The Judgment of the Federal Court
The federal government filed appeal in the Federal Court against the judgment of Sindh Chief Court. The Federal Court, after hearing the arguments, gave judgment on March 21, 1955 and by a majority of 4-1 it set aside the judgment of Sindh Chief Court. It did not address the core question that whether the assembly was dissolved rightfully? Instead it reversed the judgment of the Sindh Chief Court on a very lame technical ground i.e. that section 223-A of the Government of India Act, 1935 on the basis of which Sindh Chief Court issued the writs was not a valid law because it had not received the assent of Governor General.
The Federal Court further held that Governor General has been made a constituent part of the legislature by India Independence Act, 1947. The enactment of the assembly, whether functioning as federal legislature or as constituent assembly, required the assent of Governor General and the right to give assent also includes in it the right to withhold the assent. Court also held that assent by the Crown or his representative was indispensible for a legislative enactment in a dominion. If it did not receive assent of the Crown or his agent, the enactment is not a valid law.
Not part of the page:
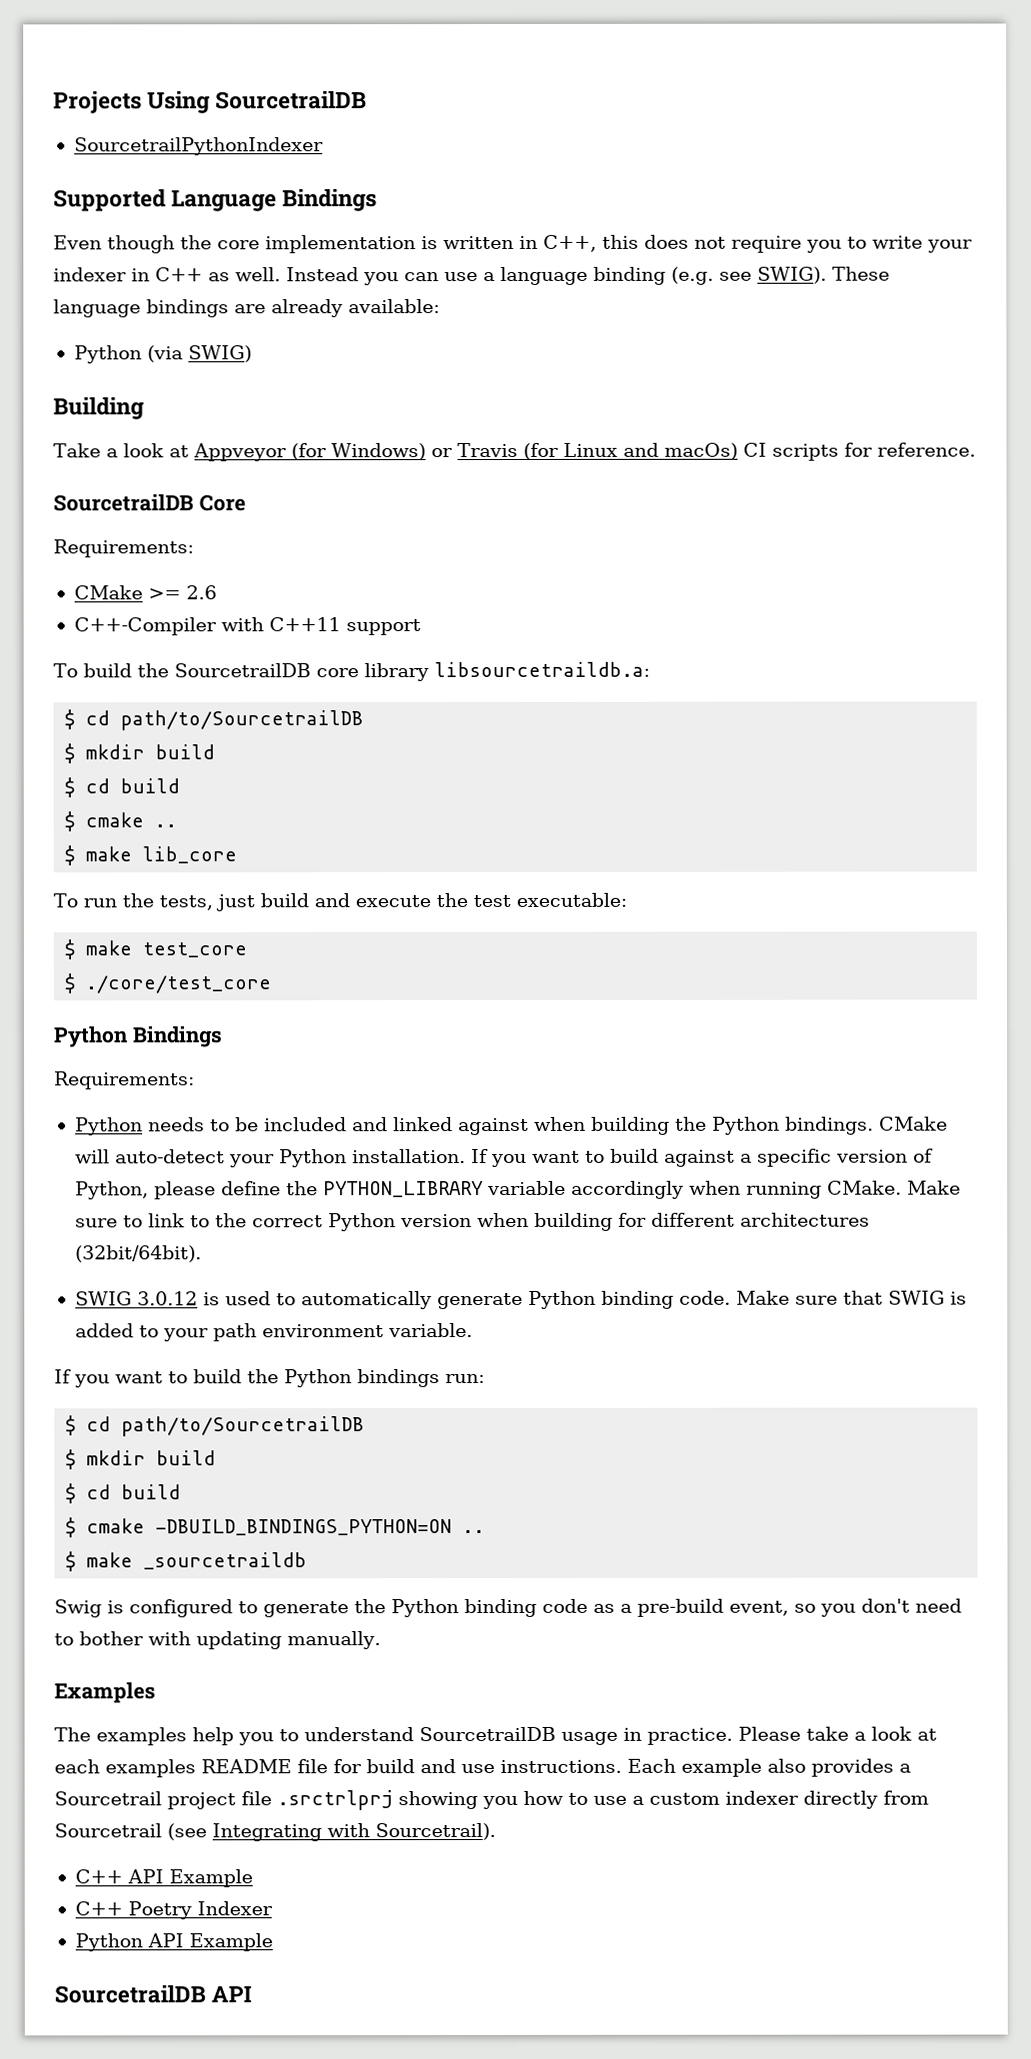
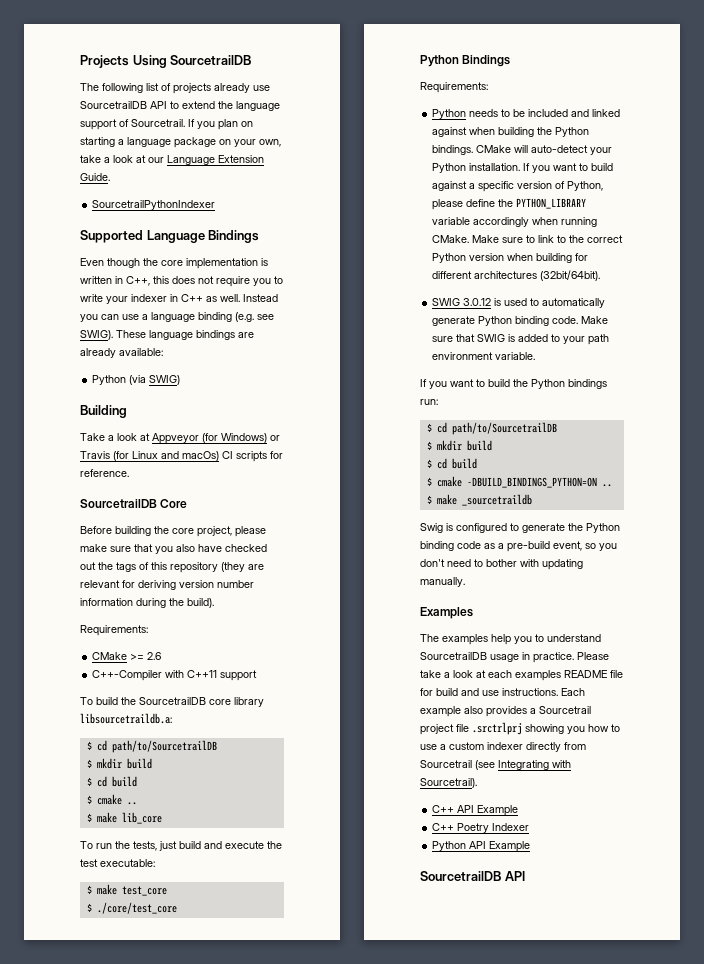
(368, 100) none -> [80,83,270,94] [80,101,280,111] [80,119,253,130] [80,137,281,148] [80,155,264,165] [80,173,110,181] // The following list of projects already use SourcetrailDB API to extend the language support of Sourcetrail. If you plan on starting a language package on your own, take a look at our Language Extension Guide.
(246, 503) none -> [80,526,266,537] [80,544,267,554] [80,562,264,573] [80,580,254,590] [80,598,214,608] // Before building the core project, please make sure that you also have checked out the tags of this repository (they are relevant for deriving version number information during the build).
Since section 223-A had not received the assent of Governor General; it was not a valid law and, resultantly, Sindh Chief Court had no power the issue the writs.
Dissenting Opinion of Justice Cornelius
In a dissenting opinion, Justice Cornelius stated that assent was not required for constitutional legislation to be valid, and that no such conclusion could be drawn simply because Pakistan was a Commonwealth member, especially given the circumstances and conditions under which Pakistan became a Dominion, which were unprecedented in Commonwealth history.
McGrath mentions in his book that the Governor General was willing to impose emergency in the country should the Federal Court uphold the decision of the Sindh Chief Court. He quoted a memo of the Ivor Jennings to the Governor General which reads that:
“There is a six-to-four chance of getting a favorable decision but it would not be very surprising if he decision was against the Government. The possibility has been foreseen and the necessary drafts have been prepared to carry out His Excellency’s policies whatever the decision might be. All the documents needed have been drafted and they will be ready for immediate issue once the decision of the Federal Court is known whether it is for or against the Federation.”
At the time of his retirement, Justice Munir defended his judgment in Tamizuddin Case before the Lahore High Court Bar Association in the following words:
“If the court had upheld the enforceable writs, I am quite sure that there would have been chaos in the country and a revolution would have been formally enacted possibly by bloodshed, a far more serious situation than that created by invalidation of a whole legal system which the new Assembly promised by the Governor General in his proclamation could have easily validated.
Situation like these are not for the courts to deal with unless the courts know for certain that their writs would be restored and enforced. But who could say that on 9 February, the coercive powers of the state was at the service of the Court and not with the Governor General?”
Hamid Khan in his book “Constitutional and Political History of Pakistan” writes that this was a lame justification. It was duty of the Justice Munir to apply the law regardless of the consequences. If concerns like these had prevented John Marshal from issuing the writ in Marbury vs. Madison, the United States’ constitutional history might have been very different. Court decisions that are bold in nature are what steer the law in the correct direction. A constitutional tragedy results from a timid and cowardly judiciary.